- [Recorded data]:
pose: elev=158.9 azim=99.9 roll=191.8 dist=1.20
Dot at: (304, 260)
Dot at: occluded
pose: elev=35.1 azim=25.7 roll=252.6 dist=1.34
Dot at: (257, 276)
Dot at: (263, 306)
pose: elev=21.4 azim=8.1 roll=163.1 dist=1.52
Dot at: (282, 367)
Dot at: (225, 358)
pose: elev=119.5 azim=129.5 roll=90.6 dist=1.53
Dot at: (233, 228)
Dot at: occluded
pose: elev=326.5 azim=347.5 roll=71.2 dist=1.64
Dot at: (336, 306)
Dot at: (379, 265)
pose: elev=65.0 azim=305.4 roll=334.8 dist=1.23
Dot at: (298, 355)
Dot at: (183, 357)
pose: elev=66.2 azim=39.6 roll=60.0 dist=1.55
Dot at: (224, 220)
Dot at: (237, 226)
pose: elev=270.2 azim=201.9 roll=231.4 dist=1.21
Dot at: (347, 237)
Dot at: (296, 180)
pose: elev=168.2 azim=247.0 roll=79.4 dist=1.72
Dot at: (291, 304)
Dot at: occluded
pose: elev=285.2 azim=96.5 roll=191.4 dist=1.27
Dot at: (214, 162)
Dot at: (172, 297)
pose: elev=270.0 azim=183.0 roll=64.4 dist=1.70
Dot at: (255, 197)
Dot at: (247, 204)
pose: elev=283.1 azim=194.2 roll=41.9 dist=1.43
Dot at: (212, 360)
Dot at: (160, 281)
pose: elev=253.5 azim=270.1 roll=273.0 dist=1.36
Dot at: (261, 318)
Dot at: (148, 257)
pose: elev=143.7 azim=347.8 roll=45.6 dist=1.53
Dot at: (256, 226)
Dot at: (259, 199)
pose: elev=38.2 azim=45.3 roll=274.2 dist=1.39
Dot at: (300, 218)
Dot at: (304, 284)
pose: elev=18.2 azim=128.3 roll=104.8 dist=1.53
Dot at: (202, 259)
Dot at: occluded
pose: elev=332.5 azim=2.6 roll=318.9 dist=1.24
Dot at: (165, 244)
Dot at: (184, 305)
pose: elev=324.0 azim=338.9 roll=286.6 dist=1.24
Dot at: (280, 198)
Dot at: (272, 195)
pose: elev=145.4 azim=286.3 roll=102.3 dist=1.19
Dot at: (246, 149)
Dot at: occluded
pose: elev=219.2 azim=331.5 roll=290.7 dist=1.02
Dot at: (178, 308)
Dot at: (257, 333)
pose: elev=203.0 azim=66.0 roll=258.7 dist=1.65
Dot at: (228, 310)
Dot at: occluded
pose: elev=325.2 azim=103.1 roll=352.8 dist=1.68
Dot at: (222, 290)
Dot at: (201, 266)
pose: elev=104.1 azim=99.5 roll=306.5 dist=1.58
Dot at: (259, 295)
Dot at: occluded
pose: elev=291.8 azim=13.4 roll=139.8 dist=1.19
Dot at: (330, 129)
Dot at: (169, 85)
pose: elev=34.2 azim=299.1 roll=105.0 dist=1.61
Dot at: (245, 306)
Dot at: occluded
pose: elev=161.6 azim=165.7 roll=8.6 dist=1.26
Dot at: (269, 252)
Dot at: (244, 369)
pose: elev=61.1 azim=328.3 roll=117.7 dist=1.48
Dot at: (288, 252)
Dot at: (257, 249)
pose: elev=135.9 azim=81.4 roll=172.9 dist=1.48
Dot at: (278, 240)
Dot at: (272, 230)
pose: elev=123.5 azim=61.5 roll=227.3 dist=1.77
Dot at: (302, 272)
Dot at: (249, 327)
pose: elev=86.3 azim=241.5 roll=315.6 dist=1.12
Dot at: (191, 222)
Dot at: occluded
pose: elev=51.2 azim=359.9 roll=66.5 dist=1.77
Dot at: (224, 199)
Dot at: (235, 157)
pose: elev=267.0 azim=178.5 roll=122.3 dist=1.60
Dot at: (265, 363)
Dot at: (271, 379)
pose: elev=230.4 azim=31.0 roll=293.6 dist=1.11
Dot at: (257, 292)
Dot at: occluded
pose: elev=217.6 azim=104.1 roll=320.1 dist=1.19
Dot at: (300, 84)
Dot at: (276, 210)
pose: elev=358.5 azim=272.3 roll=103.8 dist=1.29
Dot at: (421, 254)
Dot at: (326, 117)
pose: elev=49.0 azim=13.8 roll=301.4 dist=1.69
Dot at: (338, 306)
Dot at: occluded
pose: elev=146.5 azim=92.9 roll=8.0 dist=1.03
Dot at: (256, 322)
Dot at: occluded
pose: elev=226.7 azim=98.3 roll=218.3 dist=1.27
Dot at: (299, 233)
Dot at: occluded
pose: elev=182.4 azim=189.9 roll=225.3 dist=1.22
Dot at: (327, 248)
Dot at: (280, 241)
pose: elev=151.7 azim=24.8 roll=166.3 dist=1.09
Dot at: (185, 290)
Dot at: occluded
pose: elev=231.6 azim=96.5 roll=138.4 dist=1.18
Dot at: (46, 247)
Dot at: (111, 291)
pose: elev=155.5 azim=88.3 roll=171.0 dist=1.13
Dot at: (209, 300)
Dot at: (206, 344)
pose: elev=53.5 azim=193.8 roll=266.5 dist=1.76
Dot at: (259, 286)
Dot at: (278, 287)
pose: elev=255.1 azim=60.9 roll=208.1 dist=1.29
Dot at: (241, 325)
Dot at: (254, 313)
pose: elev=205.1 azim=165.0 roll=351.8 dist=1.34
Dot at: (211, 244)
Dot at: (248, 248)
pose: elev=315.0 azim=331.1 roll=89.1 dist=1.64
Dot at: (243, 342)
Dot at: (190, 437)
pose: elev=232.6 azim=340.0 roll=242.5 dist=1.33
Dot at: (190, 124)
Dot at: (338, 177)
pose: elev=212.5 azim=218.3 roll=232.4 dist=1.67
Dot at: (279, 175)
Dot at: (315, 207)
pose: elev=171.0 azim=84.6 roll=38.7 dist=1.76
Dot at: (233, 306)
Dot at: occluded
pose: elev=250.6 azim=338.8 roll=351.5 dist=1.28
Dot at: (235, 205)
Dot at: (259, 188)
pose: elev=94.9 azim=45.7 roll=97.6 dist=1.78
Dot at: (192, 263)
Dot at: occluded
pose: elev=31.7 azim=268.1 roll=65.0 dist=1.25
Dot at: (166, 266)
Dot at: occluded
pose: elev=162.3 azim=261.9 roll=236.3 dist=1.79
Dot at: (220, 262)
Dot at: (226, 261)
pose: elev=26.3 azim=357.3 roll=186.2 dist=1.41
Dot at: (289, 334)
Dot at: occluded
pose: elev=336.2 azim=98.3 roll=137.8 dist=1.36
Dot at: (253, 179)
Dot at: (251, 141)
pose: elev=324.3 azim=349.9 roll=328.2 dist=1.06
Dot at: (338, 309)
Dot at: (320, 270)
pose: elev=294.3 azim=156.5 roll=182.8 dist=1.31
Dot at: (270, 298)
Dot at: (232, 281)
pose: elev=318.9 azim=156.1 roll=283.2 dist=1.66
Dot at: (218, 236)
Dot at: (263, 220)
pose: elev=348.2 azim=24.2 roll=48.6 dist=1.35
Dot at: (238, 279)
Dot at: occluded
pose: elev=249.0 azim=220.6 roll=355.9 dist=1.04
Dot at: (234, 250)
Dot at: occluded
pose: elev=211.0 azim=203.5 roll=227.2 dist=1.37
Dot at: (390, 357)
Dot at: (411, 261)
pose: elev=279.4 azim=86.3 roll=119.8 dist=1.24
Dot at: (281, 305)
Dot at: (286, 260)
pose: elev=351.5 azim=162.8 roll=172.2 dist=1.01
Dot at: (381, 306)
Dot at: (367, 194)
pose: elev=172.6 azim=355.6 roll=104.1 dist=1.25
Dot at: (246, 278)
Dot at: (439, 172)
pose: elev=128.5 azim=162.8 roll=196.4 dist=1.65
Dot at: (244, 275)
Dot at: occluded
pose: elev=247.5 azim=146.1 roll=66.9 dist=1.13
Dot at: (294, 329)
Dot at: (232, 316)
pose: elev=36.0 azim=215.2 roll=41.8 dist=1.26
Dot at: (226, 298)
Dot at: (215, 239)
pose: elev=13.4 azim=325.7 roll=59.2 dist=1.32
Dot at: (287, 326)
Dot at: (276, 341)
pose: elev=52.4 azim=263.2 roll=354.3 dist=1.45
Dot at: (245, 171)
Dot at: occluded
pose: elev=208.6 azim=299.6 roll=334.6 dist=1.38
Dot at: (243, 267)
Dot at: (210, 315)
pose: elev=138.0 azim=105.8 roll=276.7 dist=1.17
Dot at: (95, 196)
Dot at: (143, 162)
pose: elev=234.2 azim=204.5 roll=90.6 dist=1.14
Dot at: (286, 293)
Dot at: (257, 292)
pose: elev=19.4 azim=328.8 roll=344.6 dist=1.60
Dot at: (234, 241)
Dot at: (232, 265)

- [Aim]: Please rewrite everything in the entries above, from the line containing "pose: elev=35.1 azim=25.7" down to the line containing "Dot at: (201, 266)", both included, as a JSON list of strings, one string per line and no blank lines.

- [Output for this exercise]:
[
  "pose: elev=35.1 azim=25.7 roll=252.6 dist=1.34",
  "Dot at: (257, 276)",
  "Dot at: (263, 306)",
  "pose: elev=21.4 azim=8.1 roll=163.1 dist=1.52",
  "Dot at: (282, 367)",
  "Dot at: (225, 358)",
  "pose: elev=119.5 azim=129.5 roll=90.6 dist=1.53",
  "Dot at: (233, 228)",
  "Dot at: occluded",
  "pose: elev=326.5 azim=347.5 roll=71.2 dist=1.64",
  "Dot at: (336, 306)",
  "Dot at: (379, 265)",
  "pose: elev=65.0 azim=305.4 roll=334.8 dist=1.23",
  "Dot at: (298, 355)",
  "Dot at: (183, 357)",
  "pose: elev=66.2 azim=39.6 roll=60.0 dist=1.55",
  "Dot at: (224, 220)",
  "Dot at: (237, 226)",
  "pose: elev=270.2 azim=201.9 roll=231.4 dist=1.21",
  "Dot at: (347, 237)",
  "Dot at: (296, 180)",
  "pose: elev=168.2 azim=247.0 roll=79.4 dist=1.72",
  "Dot at: (291, 304)",
  "Dot at: occluded",
  "pose: elev=285.2 azim=96.5 roll=191.4 dist=1.27",
  "Dot at: (214, 162)",
  "Dot at: (172, 297)",
  "pose: elev=270.0 azim=183.0 roll=64.4 dist=1.70",
  "Dot at: (255, 197)",
  "Dot at: (247, 204)",
  "pose: elev=283.1 azim=194.2 roll=41.9 dist=1.43",
  "Dot at: (212, 360)",
  "Dot at: (160, 281)",
  "pose: elev=253.5 azim=270.1 roll=273.0 dist=1.36",
  "Dot at: (261, 318)",
  "Dot at: (148, 257)",
  "pose: elev=143.7 azim=347.8 roll=45.6 dist=1.53",
  "Dot at: (256, 226)",
  "Dot at: (259, 199)",
  "pose: elev=38.2 azim=45.3 roll=274.2 dist=1.39",
  "Dot at: (300, 218)",
  "Dot at: (304, 284)",
  "pose: elev=18.2 azim=128.3 roll=104.8 dist=1.53",
  "Dot at: (202, 259)",
  "Dot at: occluded",
  "pose: elev=332.5 azim=2.6 roll=318.9 dist=1.24",
  "Dot at: (165, 244)",
  "Dot at: (184, 305)",
  "pose: elev=324.0 azim=338.9 roll=286.6 dist=1.24",
  "Dot at: (280, 198)",
  "Dot at: (272, 195)",
  "pose: elev=145.4 azim=286.3 roll=102.3 dist=1.19",
  "Dot at: (246, 149)",
  "Dot at: occluded",
  "pose: elev=219.2 azim=331.5 roll=290.7 dist=1.02",
  "Dot at: (178, 308)",
  "Dot at: (257, 333)",
  "pose: elev=203.0 azim=66.0 roll=258.7 dist=1.65",
  "Dot at: (228, 310)",
  "Dot at: occluded",
  "pose: elev=325.2 azim=103.1 roll=352.8 dist=1.68",
  "Dot at: (222, 290)",
  "Dot at: (201, 266)"
]